(About this task): Put the lines from the one containing "Where does the" through the end of the entries into a JSON list of strings, one string per line, leaving out blank lines.

[Chart interpretation exercises]
━━━━━━━━━━━━━━━━
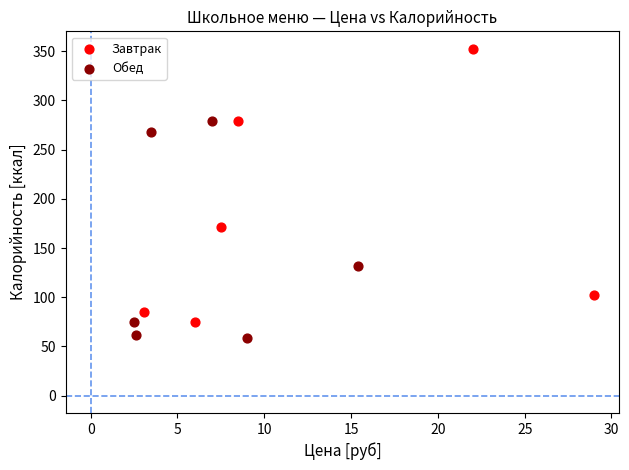

Which series has the widest spread of Y values?

Завтрак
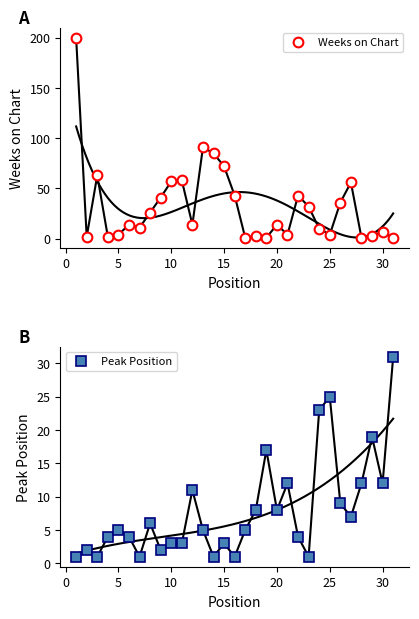

How many times do Peak Position and Weeks on Chart cross each other?

9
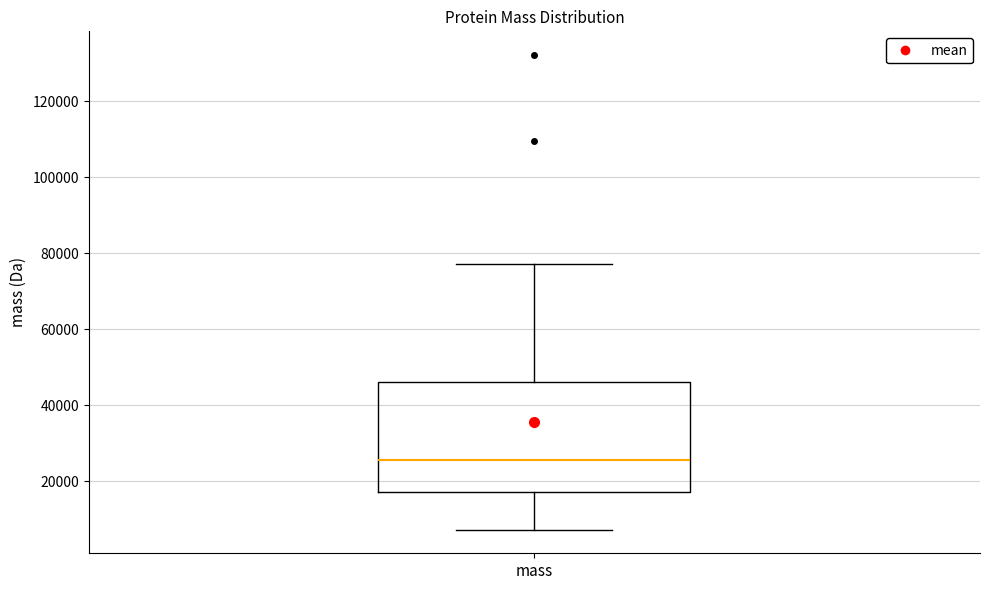

Where does the median line of the box for mass sit on the y-axis? The values are not printed on the chart, so give them approximately, as read against the axis.

26000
━━━━━━━━━━━━━━━━
(Response to the task):
[
  "Where does the median line of the box for mass sit on the y-axis? The values are not printed on the chart, so give them approximately, as read against the axis.",
  "26000"
]